Tally the lines in the records below that contain the word "path". Give only the number.

▶ _SOURCE DATA_:

Segment Open

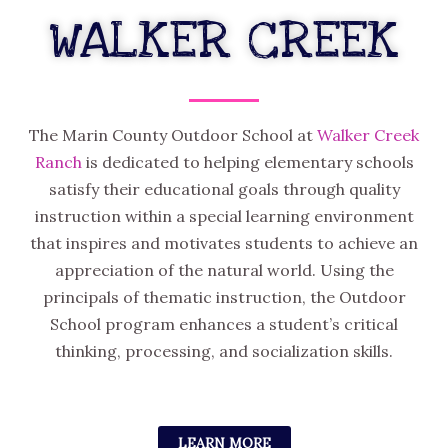
WALKER CREEK
The Marin County Outdoor School at
Walker Creek
Ranch
is dedicated to helping elementary schools
satisfy their educational goals through quality
instruction within a special learning environment
that inspires and motivates students to achieve an
appreciation of the natural world. Using the
principals of thematic instruction, the Outdoor
School program enhances a student’s critical
thinking, processing, and socialization skills.
LEARN MORE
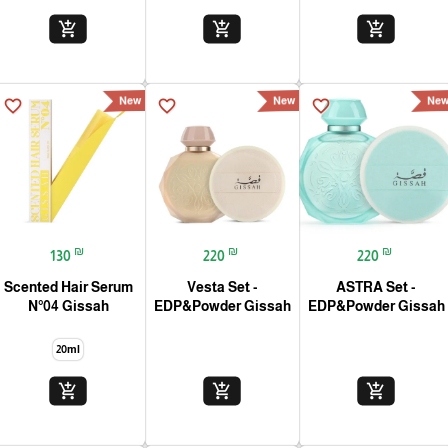
add_shopping_cart
add_shopping_cart
add_shopping_cart
New
New
Ne
favorite_border
favorite_border
favorite_border
₪
₪
₪
130
220
220
Scented Hair Serum
Vesta Set -
ASTRA Set -
N°04 Gissah
EDP&Powder Gissah
EDP&Powder Gissah
20ml
add_shopping_cart
add_shopping_cart
add_shopping_cart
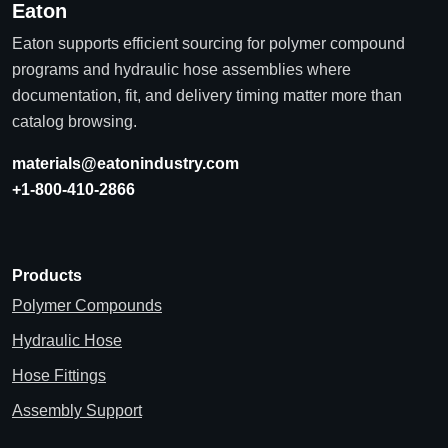
Eaton
Eaton supports efficient sourcing for polymer compound
programs and hydraulic hose assemblies where
documentation, fit, and delivery timing matter more than
catalog browsing.
materials@eatonindustry.com
+1-800-410-2866
Products
Polymer Compounds
Hydraulic Hose
Hose Fittings
Assembly Support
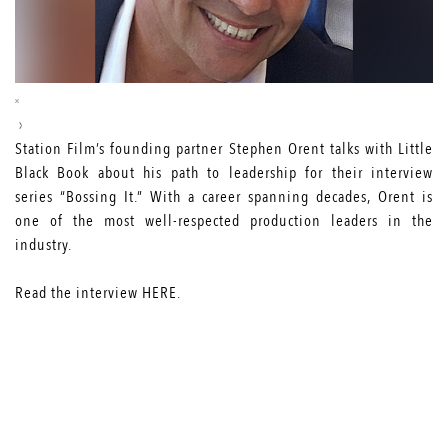
Station Film’s founding partner Stephen Orent talks with Little
Black Book about his path to leadership for their interview
series “Bossing It.” With a career spanning decades, Orent is
one of the most well-respected production leaders in the
industry.
Read the interview
HERE
.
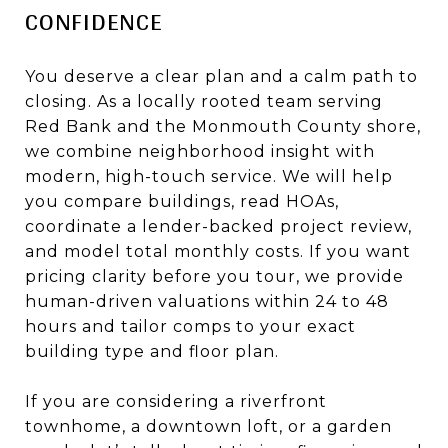
CONFIDENCE
You deserve a clear plan and a calm path to
closing. As a locally rooted team serving
Red Bank and the Monmouth County shore,
we combine neighborhood insight with
modern, high-touch service. We will help
you compare buildings, read HOAs,
coordinate a lender-backed project review,
and model total monthly costs. If you want
pricing clarity before you tour, we provide
human-driven valuations within 24 to 48
hours and tailor comps to your exact
building type and floor plan.
If you are considering a riverfront
townhome, a downtown loft, or a garden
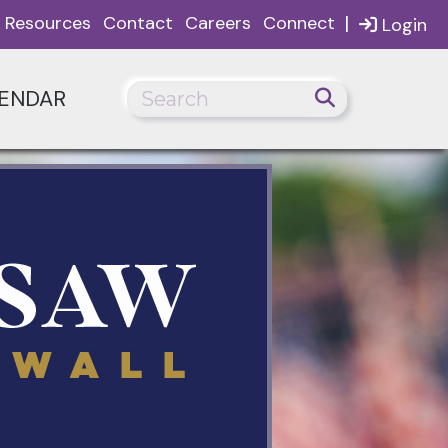
|
Resources
Contact
Careers
Connect
Login
ENDAR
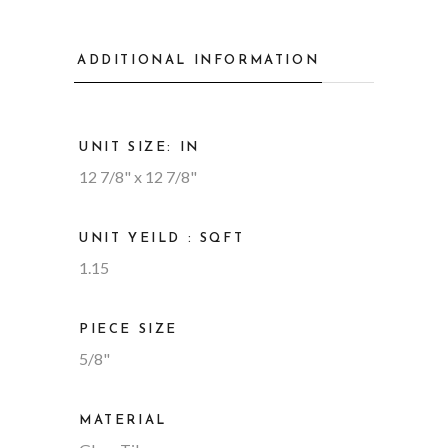
ADDITIONAL INFORMATION
UNIT SIZE: IN
12 7/8" x 12 7/8"
UNIT YEILD : SQFT
1.15
PIECE SIZE
5/8"
MATERIAL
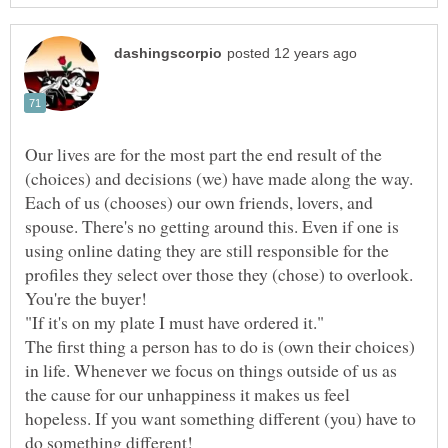
Our lives are for the most part the end result of the
(choices) and decisions (we) have made along the way.
Each of us (chooses) our own friends, lovers, and
spouse. There's no getting around this. Even if one is
using online dating they are still responsible for the
profiles they select over those they (chose) to overlook.
The first thing a person has to do is (own their choices)
in life. Whenever we focus on things outside of us as
the cause for our unhappiness it makes us feel
hopeless. If you want something different (you) have to
do something different!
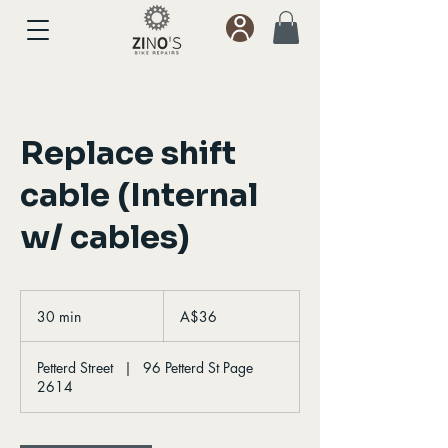
Replace shift
cable (Internal
w/ cables)
36
Australian
30 min
3
A$36
dollars
0
m
Petterd Street
|
96 Petterd St Page
i
2614
n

Segment Closed

▶ _EXPECTED ANSWER_: 2